_Job item_
Beginning at the line that contains "NO REFUND POSSIBLE", output each line exactly through the end of the records, and drop any pictures.

============================================================

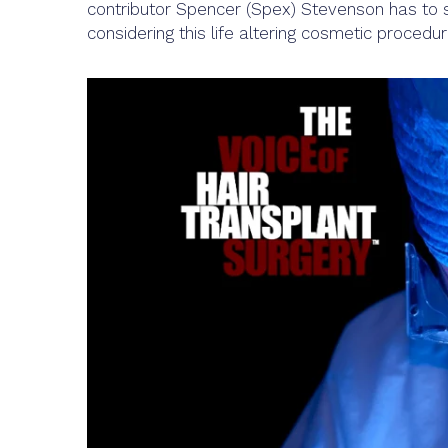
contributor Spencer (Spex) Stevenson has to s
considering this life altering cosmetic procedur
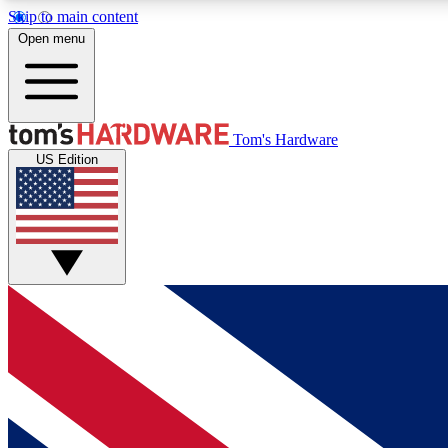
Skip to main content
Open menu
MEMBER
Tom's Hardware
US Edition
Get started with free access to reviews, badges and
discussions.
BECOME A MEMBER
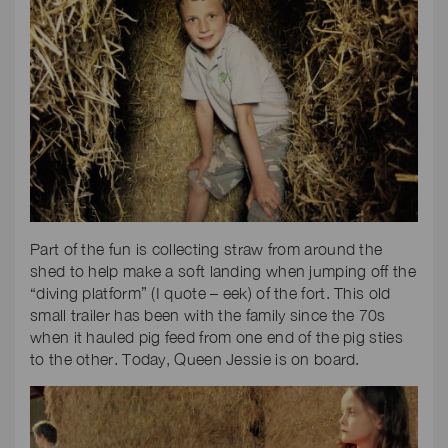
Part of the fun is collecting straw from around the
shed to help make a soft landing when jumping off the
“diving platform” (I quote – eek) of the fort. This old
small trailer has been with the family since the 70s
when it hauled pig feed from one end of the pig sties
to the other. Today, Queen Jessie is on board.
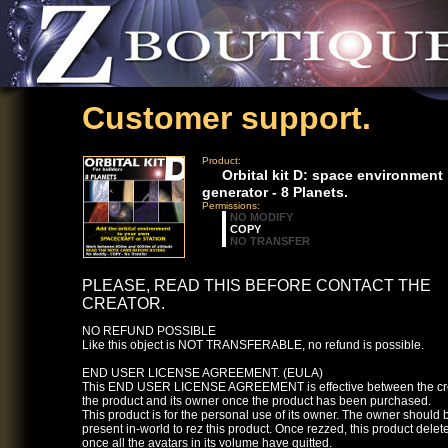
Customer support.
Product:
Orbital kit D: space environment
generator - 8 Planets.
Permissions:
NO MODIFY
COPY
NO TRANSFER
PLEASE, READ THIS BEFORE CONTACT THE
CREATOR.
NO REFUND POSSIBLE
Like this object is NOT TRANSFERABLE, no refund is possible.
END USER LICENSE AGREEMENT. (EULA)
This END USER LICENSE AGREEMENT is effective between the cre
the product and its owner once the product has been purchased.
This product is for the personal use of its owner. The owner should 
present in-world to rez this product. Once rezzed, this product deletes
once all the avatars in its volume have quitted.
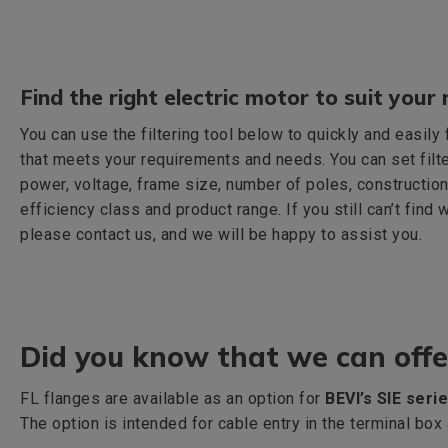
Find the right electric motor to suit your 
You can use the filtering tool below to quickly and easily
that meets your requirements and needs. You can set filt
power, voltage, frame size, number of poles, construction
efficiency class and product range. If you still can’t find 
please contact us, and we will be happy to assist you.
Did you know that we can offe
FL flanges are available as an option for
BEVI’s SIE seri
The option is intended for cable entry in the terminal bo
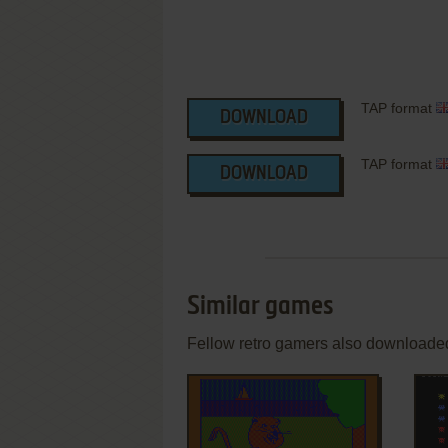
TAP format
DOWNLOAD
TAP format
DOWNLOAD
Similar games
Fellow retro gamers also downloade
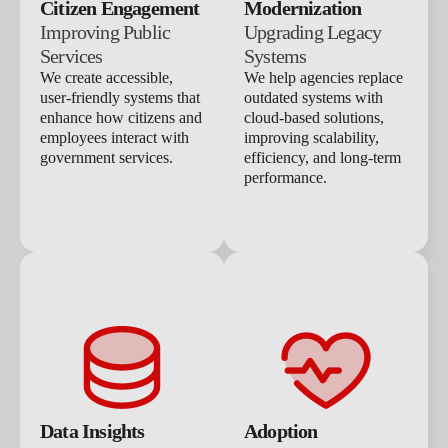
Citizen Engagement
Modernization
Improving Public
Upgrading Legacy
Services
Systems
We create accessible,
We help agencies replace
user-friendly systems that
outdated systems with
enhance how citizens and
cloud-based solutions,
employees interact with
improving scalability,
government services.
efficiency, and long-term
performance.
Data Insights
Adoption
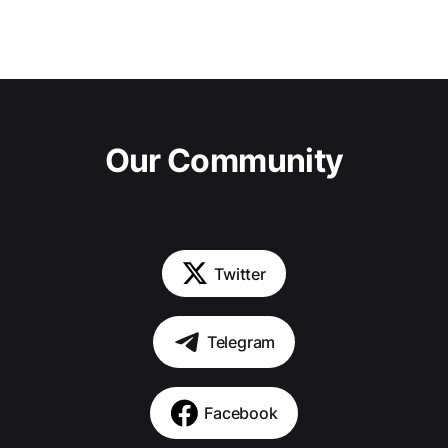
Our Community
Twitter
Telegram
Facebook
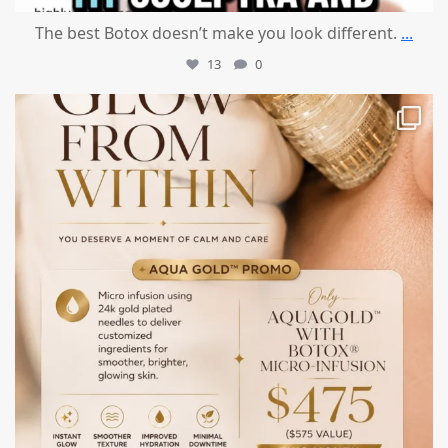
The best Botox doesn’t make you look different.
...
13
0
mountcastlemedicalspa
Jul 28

============================================================

_Task response_
NO REFUND POSSIBLE
Like this object is NOT TRANSFERABLE, no refund is possible.
END USER LICENSE AGREEMENT. (EULA)
This END USER LICENSE AGREEMENT is effective between the cre
the product and its owner once the product has been purchased.
This product is for the personal use of its owner. The owner should 
present in-world to rez this product. Once rezzed, this product deletes
once all the avatars in its volume have quitted.
Find the right electric motor to suit your 
You can use the filtering tool below to quickly and easily
that meets your requirements and needs. You can set filt
power, voltage, frame size, number of poles, construction
efficiency class and product range. If you still can’t find 
please contact us, and we will be happy to assist you.
Did you know that we can offe
FL flanges are available as an option for
BEVI’s SIE seri
The option is intended for cable entry in the terminal bo
TAP format
DOWNLOAD
TAP format
DOWNLOAD
Similar games
Fellow retro gamers also downloade
Citizen Engagement
Modernization
Improving Public
Upgrading Legacy
Services
Systems
We create accessible,
We help agencies replace
user-friendly systems that
outdated systems with
enhance how citizens and
cloud-based solutions,
employees interact with
improving scalability,
government services.
efficiency, and long-term
performance.
Data Insights
Adoption
Our Community
Twitter
Telegram
Facebook
The best Botox doesn’t make you look different.
...
13
0
mountcastlemedicalspa
Jul 28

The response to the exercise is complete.